Start of Block

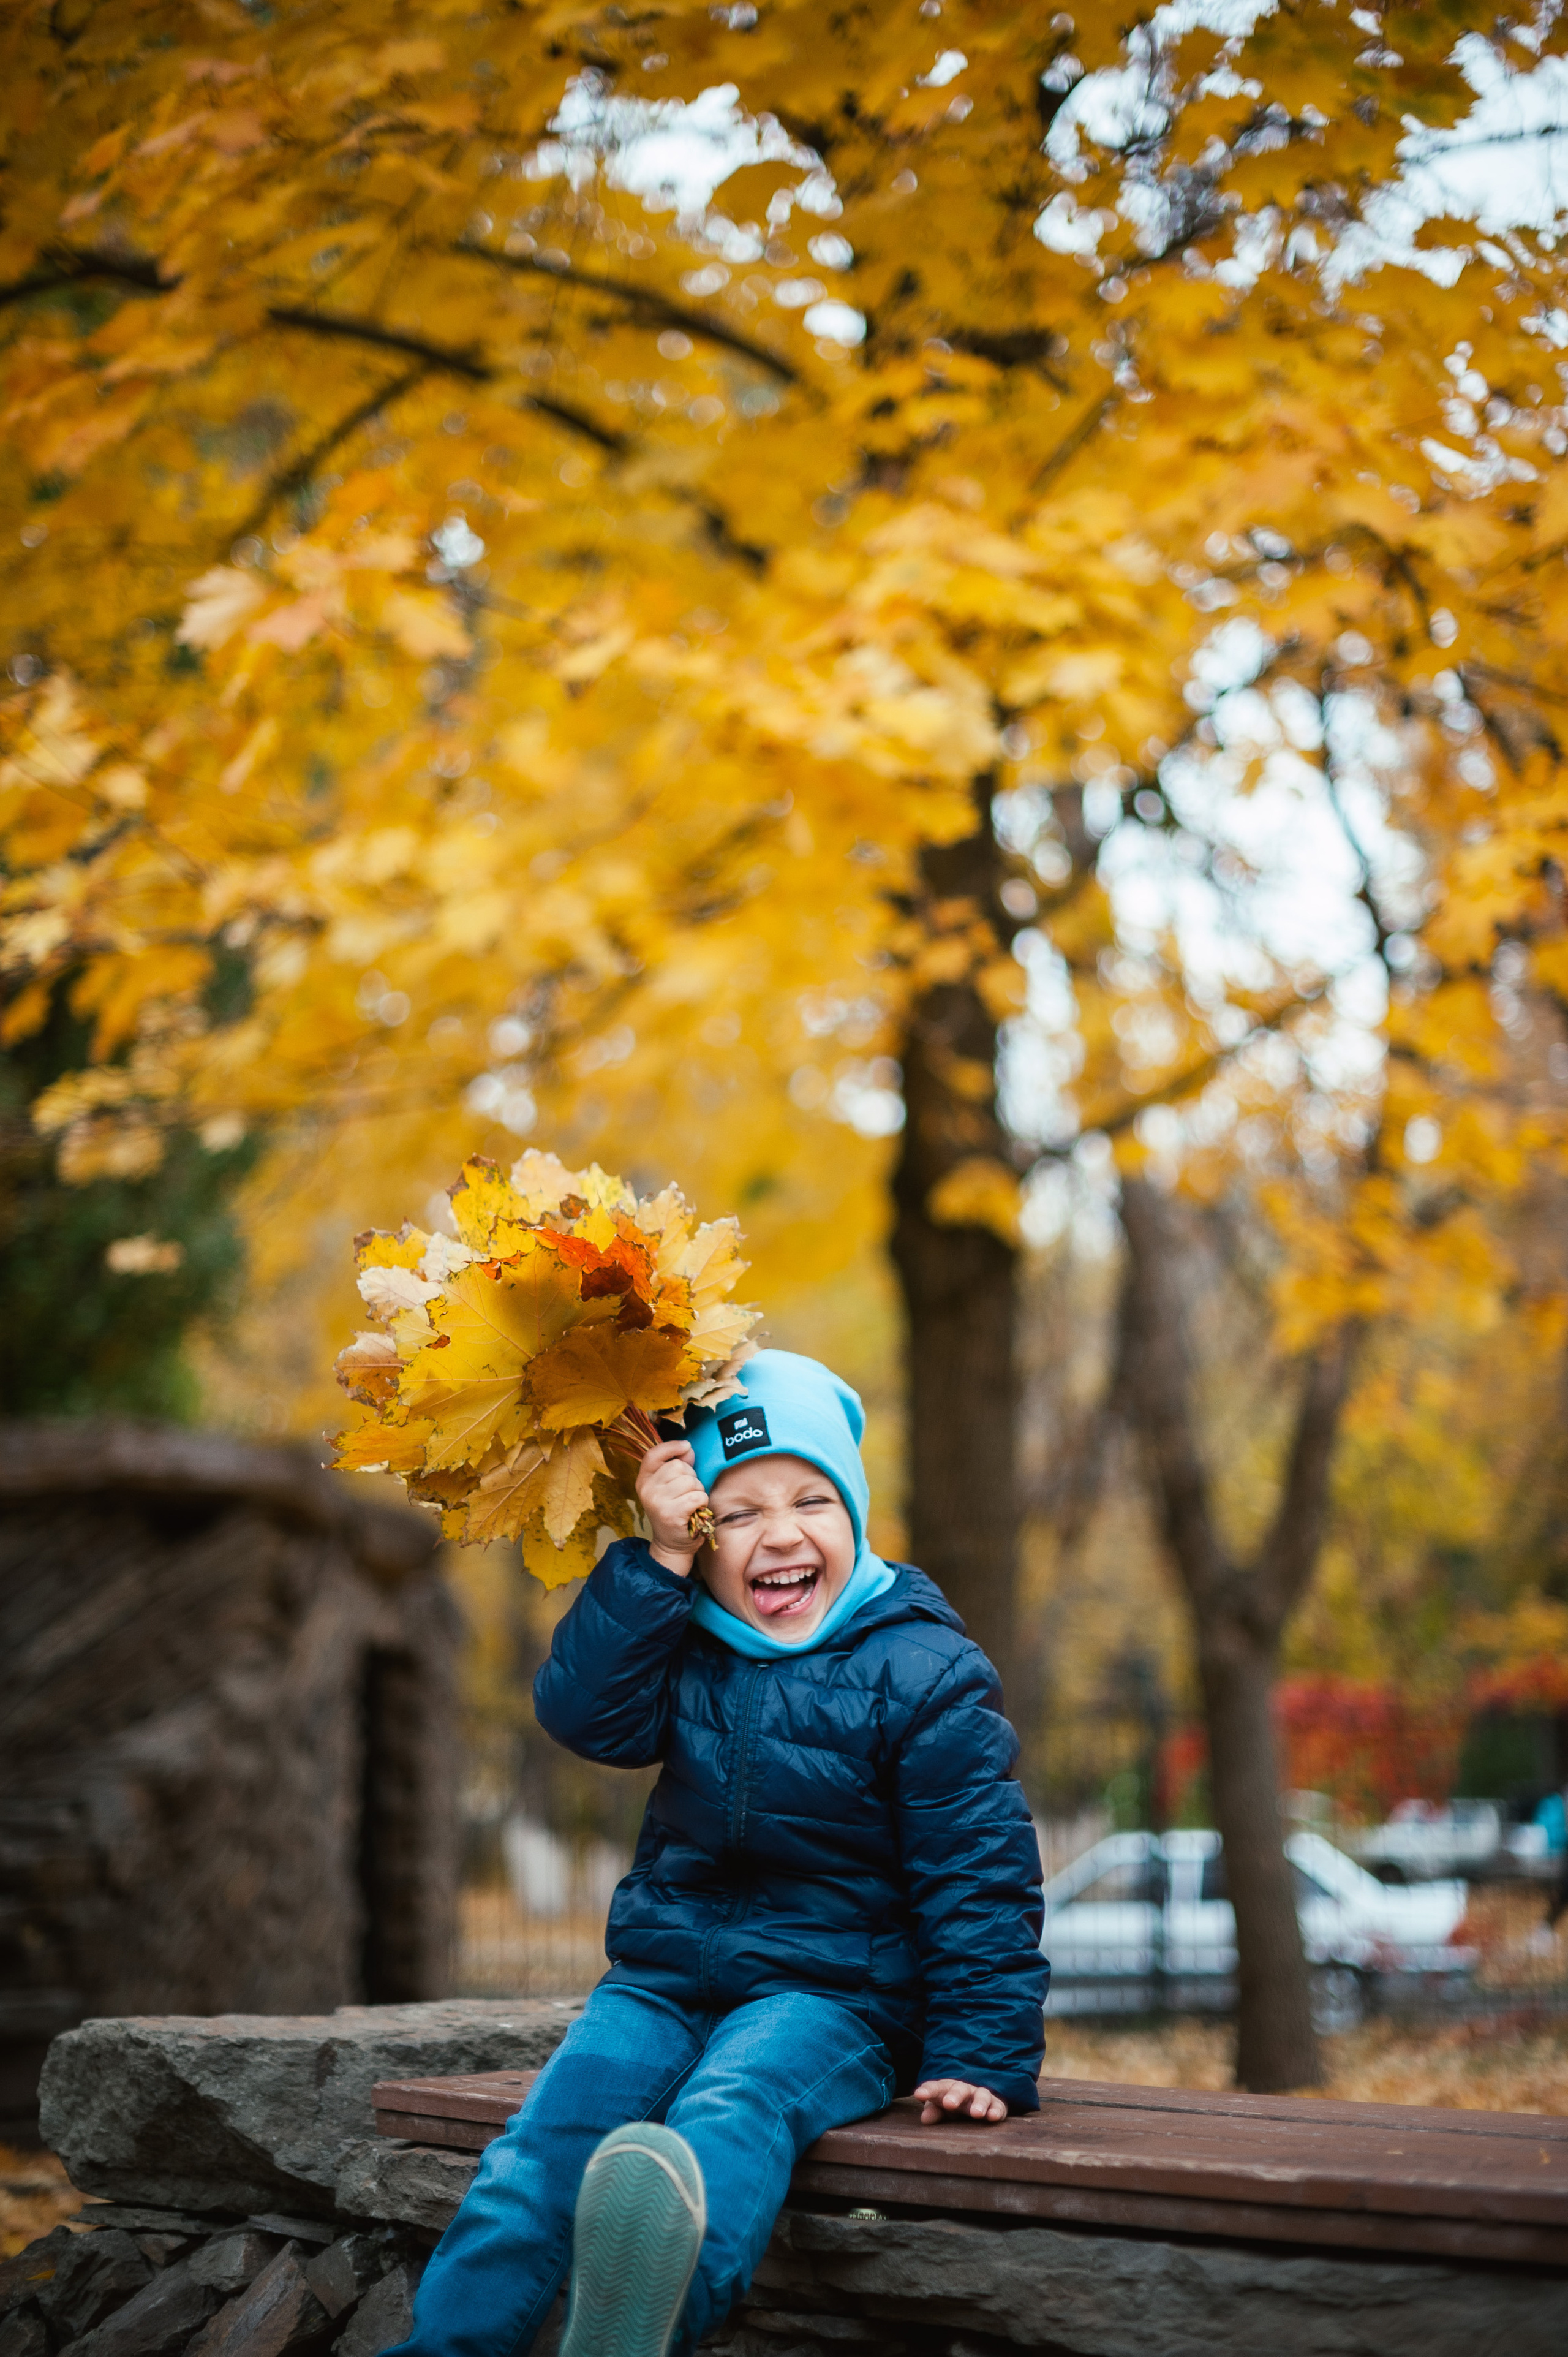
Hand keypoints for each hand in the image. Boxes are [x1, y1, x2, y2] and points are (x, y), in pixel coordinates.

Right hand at [636, 1439, 709, 1575]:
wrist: (672, 1545)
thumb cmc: (675, 1512)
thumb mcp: (671, 1487)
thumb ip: (678, 1467)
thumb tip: (687, 1449)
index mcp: (644, 1480)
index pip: (652, 1455)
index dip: (671, 1447)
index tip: (686, 1446)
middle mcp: (646, 1489)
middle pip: (679, 1466)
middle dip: (691, 1477)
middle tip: (687, 1494)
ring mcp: (657, 1501)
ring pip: (691, 1481)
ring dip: (698, 1491)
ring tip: (691, 1504)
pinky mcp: (671, 1513)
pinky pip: (697, 1496)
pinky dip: (702, 1503)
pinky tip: (695, 1512)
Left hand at [913, 2079, 1007, 2124]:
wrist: (977, 2101)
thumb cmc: (952, 2106)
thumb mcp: (940, 2108)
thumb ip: (933, 2111)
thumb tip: (925, 2119)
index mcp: (947, 2089)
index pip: (937, 2087)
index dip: (928, 2090)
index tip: (919, 2095)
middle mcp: (965, 2090)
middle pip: (959, 2089)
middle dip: (954, 2095)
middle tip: (949, 2104)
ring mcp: (981, 2096)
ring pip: (982, 2095)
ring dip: (979, 2103)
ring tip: (976, 2113)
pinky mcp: (996, 2105)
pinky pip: (998, 2106)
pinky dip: (996, 2110)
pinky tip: (993, 2117)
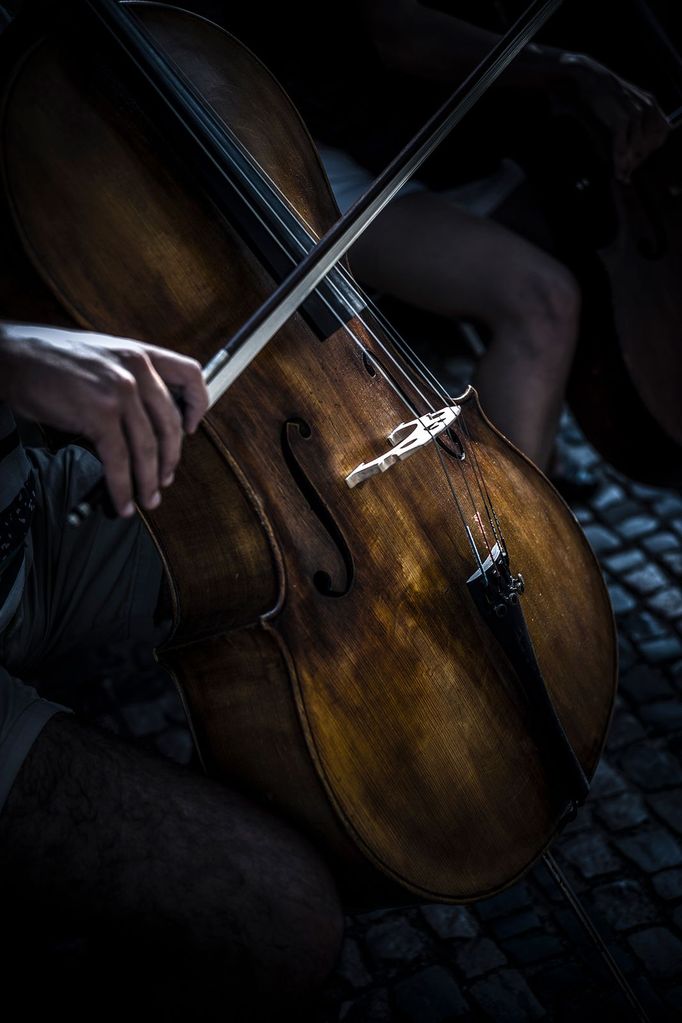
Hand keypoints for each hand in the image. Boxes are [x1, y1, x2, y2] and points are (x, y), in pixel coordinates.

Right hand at [0, 323, 208, 516]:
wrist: (11, 357)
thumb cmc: (50, 360)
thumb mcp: (102, 356)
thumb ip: (130, 377)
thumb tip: (148, 419)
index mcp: (140, 353)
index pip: (191, 374)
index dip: (199, 404)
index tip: (191, 428)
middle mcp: (135, 369)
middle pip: (170, 425)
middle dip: (169, 460)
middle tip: (164, 480)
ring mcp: (120, 391)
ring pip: (147, 449)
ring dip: (148, 482)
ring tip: (146, 500)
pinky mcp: (100, 414)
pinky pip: (120, 461)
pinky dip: (122, 487)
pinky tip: (122, 500)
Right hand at [558, 52, 668, 182]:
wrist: (587, 78)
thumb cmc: (601, 95)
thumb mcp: (622, 107)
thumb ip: (630, 126)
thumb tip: (630, 151)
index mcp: (650, 103)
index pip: (661, 133)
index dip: (650, 150)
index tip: (637, 162)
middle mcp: (647, 107)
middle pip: (651, 143)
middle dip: (639, 160)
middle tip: (627, 172)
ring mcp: (635, 113)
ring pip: (638, 148)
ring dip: (629, 164)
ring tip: (621, 176)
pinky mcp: (621, 119)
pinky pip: (623, 146)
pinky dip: (619, 161)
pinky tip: (616, 171)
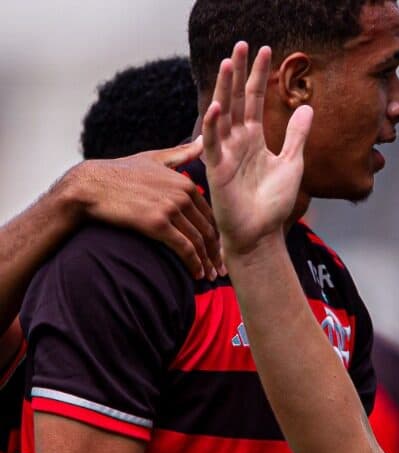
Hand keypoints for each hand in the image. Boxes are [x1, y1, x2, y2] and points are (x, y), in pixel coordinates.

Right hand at [62, 138, 222, 280]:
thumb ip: (181, 154)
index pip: (210, 215)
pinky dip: (194, 264)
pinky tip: (197, 275)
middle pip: (208, 230)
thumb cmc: (119, 172)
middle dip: (216, 253)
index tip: (221, 251)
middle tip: (221, 270)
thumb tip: (203, 141)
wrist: (89, 186)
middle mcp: (182, 194)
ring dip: (207, 263)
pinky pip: (185, 248)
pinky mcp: (157, 223)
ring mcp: (170, 208)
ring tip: (210, 277)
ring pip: (199, 241)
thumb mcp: (153, 158)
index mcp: (185, 183)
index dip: (218, 235)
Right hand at [202, 41, 312, 257]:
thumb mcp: (292, 163)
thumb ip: (296, 135)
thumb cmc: (273, 203)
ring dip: (224, 89)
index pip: (253, 99)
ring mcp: (225, 153)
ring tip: (228, 63)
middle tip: (241, 45)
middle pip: (236, 99)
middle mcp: (237, 141)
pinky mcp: (217, 169)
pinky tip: (216, 106)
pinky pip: (212, 144)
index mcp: (253, 139)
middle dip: (239, 72)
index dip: (258, 75)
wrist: (262, 233)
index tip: (264, 50)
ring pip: (222, 115)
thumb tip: (307, 108)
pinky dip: (213, 126)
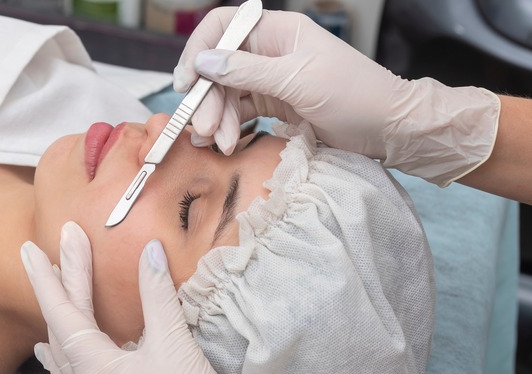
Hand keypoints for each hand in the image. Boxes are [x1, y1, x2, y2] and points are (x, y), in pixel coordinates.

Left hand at [20, 222, 256, 373]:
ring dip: (59, 309)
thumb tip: (150, 250)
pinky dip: (57, 351)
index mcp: (93, 365)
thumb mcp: (174, 343)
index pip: (61, 311)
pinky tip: (48, 349)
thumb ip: (157, 294)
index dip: (47, 276)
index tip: (31, 247)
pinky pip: (68, 371)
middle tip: (66, 240)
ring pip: (63, 344)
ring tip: (52, 281)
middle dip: (64, 277)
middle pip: (63, 321)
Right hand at [174, 8, 498, 186]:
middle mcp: (269, 51)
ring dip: (217, 118)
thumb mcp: (298, 81)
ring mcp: (270, 80)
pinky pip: (239, 112)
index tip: (186, 83)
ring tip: (220, 144)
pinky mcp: (274, 105)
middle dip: (207, 98)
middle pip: (219, 67)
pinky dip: (228, 126)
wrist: (389, 129)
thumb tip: (203, 61)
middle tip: (204, 128)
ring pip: (225, 93)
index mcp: (279, 31)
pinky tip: (223, 142)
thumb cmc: (354, 96)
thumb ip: (247, 71)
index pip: (223, 27)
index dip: (199, 50)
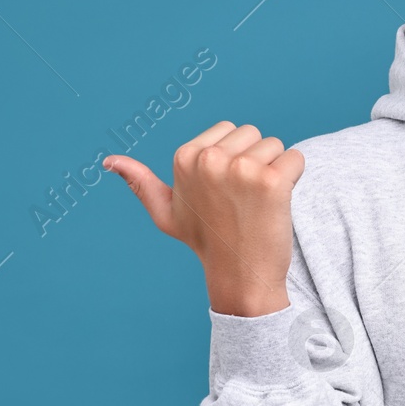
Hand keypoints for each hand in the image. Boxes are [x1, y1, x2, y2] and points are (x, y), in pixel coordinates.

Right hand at [104, 120, 304, 315]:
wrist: (240, 275)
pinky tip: (277, 204)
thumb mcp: (166, 213)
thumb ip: (140, 183)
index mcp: (185, 157)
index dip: (234, 158)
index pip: (230, 129)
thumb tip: (108, 161)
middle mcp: (210, 159)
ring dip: (275, 170)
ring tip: (258, 203)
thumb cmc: (206, 241)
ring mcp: (241, 170)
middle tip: (243, 199)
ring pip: (276, 145)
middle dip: (255, 161)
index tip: (224, 192)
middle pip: (254, 134)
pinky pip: (296, 159)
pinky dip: (294, 178)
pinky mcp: (271, 182)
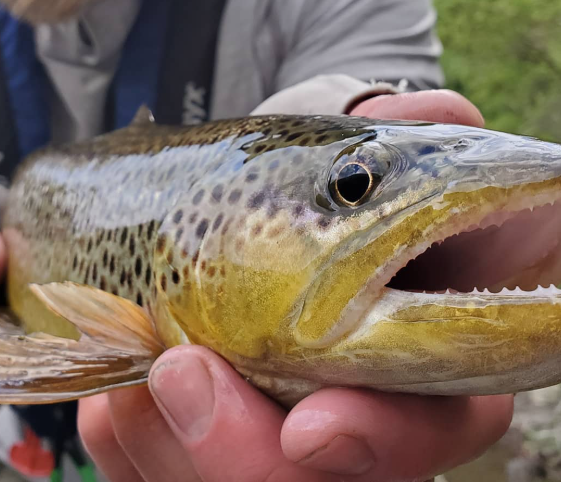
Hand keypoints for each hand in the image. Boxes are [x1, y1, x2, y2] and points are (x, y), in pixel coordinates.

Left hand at [79, 89, 511, 481]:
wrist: (260, 201)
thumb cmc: (327, 179)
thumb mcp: (363, 148)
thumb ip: (410, 138)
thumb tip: (447, 114)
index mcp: (423, 357)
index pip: (432, 426)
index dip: (381, 440)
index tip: (312, 427)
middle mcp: (357, 411)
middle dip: (246, 454)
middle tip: (182, 374)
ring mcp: (280, 426)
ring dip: (173, 446)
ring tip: (131, 372)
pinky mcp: (213, 430)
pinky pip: (168, 473)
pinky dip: (134, 445)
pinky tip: (112, 395)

End of Block

[Problem statement] Beginning at the line that has "middle tip: (164, 480)" and ending at the line that has "index mcp: (185, 183)", restate the listing above word for word, pictures left out.

[Worked solution]
middle tip: (164, 480)
ring mcp: (120, 391)
ring pip: (147, 449)
ring dip: (148, 482)
ring tip: (146, 500)
pinky mcp: (100, 414)
pinky pip: (120, 461)
pinky dip: (122, 487)
pinky tip: (122, 500)
Right hand at [558, 52, 668, 182]:
wrist: (587, 78)
thumb cmc: (601, 95)
thumb mcp: (622, 107)
thumb ip: (630, 126)
thumb tip: (630, 151)
index mcp: (650, 103)
index pip: (661, 133)
index dip: (650, 150)
index tip: (637, 162)
middle mcp: (647, 107)
middle pip: (651, 143)
middle dip: (639, 160)
middle tip: (627, 172)
ring mcp: (635, 113)
ring pip: (638, 148)
ring dip: (629, 164)
ring tip: (621, 176)
pinky mcp: (621, 119)
pinky pip: (623, 146)
pinky dip: (619, 161)
pinky tip: (616, 171)
Hand keypoints for each hand in the image. Boxes are [x1, y1, x2, y2] and points are (x, y), in pixel coordinates.

Right hand at [62, 138, 222, 280]:
thumb ip: (181, 154)
index pip: (210, 215)
pinky dip: (194, 264)
pinky tip: (197, 275)
middle pip: (208, 230)
thumb cmc: (119, 172)
middle dip: (216, 253)
index tip: (221, 251)
middle tip: (221, 270)
thumb tip: (203, 141)
wrist: (89, 186)
middle mcp: (182, 194)
ring dip: (207, 263)
pinky pip: (185, 248)
pinky mcp: (157, 223)
ring mcp: (170, 208)
ring tip: (210, 277)
ring pip: (199, 241)
thumb mcp: (153, 158)
index mcp: (185, 183)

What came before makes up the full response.